Junior Parlee Center Fellow
When I first came to Ursinus I had every intention of majoring in only Biology and attending medical school after graduation. However, those plans changed when I decided to take Biomedical Ethics on a whim my freshman year. In that class I was first introduced to health disparities and inequities in healthcare. That moment- and moreover that class- initiated my passion for health activism. After taking a myriad of classes that discussed the intersection of science and society, I realized I truly had a passion for Health Policy, and decided it would be best to pursue a PhD in Public Health after graduating. Public health comes in all shapes and sizes, but I intend to follow a path that allows me to continue researching trends in minority health that inform policy, in addition to advocating with communities by regularly engaging in direct service and community building.
My Major / Minor / Campus Organizations
My Favorite Parlee Center Events
Dr. Hill visits Ursinus College
Intellectual Life at Ursinus College Conference
Mitch Hunter’s Agriculture in 2050: The Path Forward
My Parlee Center Fellow Courses
Biomedical Ethics, Applied Ethics, Philosophy of Law, Science and the Common Good, & Innovations in Biology.
I work with Dr. Volpe in the Health Experiences Across the Lifespan Lab, where we study how race related social experiences impact the physical and mental health of marginalized communities, with an emphasis on the Black community. I specifically investigate the limitations of coping mechanisms that preserve physical health in a situational context of racial discrimination.

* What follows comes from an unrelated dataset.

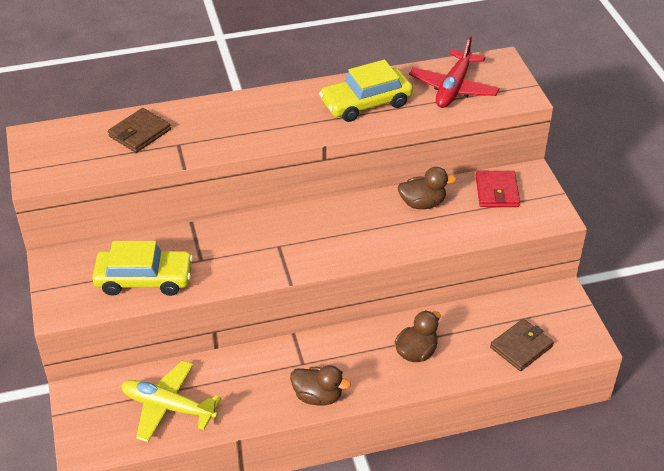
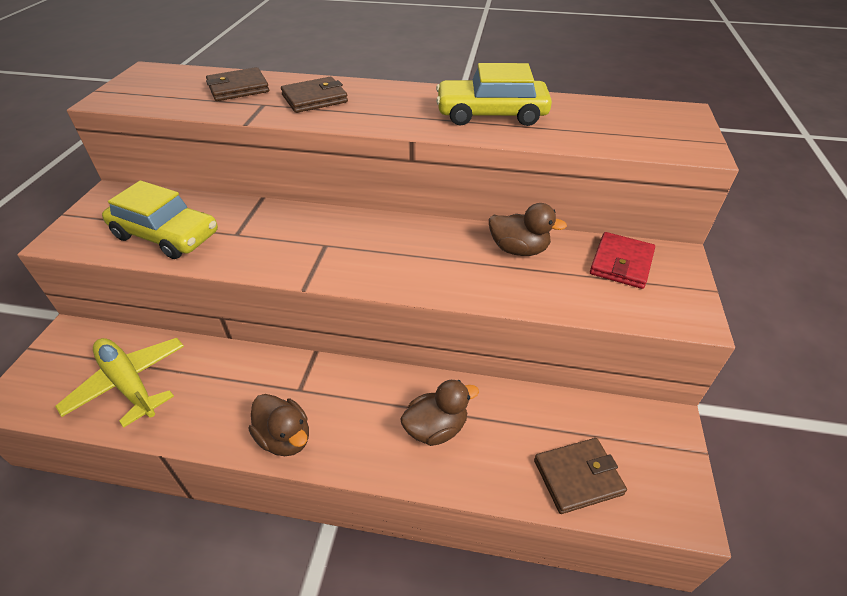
camera: 25 degrees right, 0 degrees up
(216, 126) = (314, 99): none -> brown wallet
(453, 88) = (608, 123): red plane -> none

Additionally, we investigate how expectations can cause body shaming and policing in the black community.
In the summer of 2017 I interned at the Franklin Institute in Science Communication and Informal Science Education. I worked with a team of exhibit designers and social scientists to effectively create a museum interactive which would explain how environmental factors affect an individuals’ health through epigenetic modifications. I also worked on another interactive that communicated how different stressors, and particularly chronic stressors like poverty, food insecurity, and racial discrimination can impact the effectiveness of one’s immune system.
After I graduate from Ursinus I plan to work in health policy and community health, to do this effectively I’ll obtain my PhD in health policy.
Life After Ursinus
Science ought to be purposeful– and the Parlee Center for Science and the Common Good communicates this message with every speaker event, panel, podcast and course. For me, the Parlee center has allowed me to realize the extent to which health is influenced by socioeconomic factors and the Center has exposed me to the field of minority health and minority health disparities. Systemic racism, poverty, and environmental disadvantages plague marginalized communities and influence health outcomes just as much as biological factors. After experiencing the minority health speaker series in the fall of 2016, I realized the extent to which the social determinants of health are determined by race and socioeconomic factors. Since then, I’ve focused on this injustice constantly in my personal and professional life.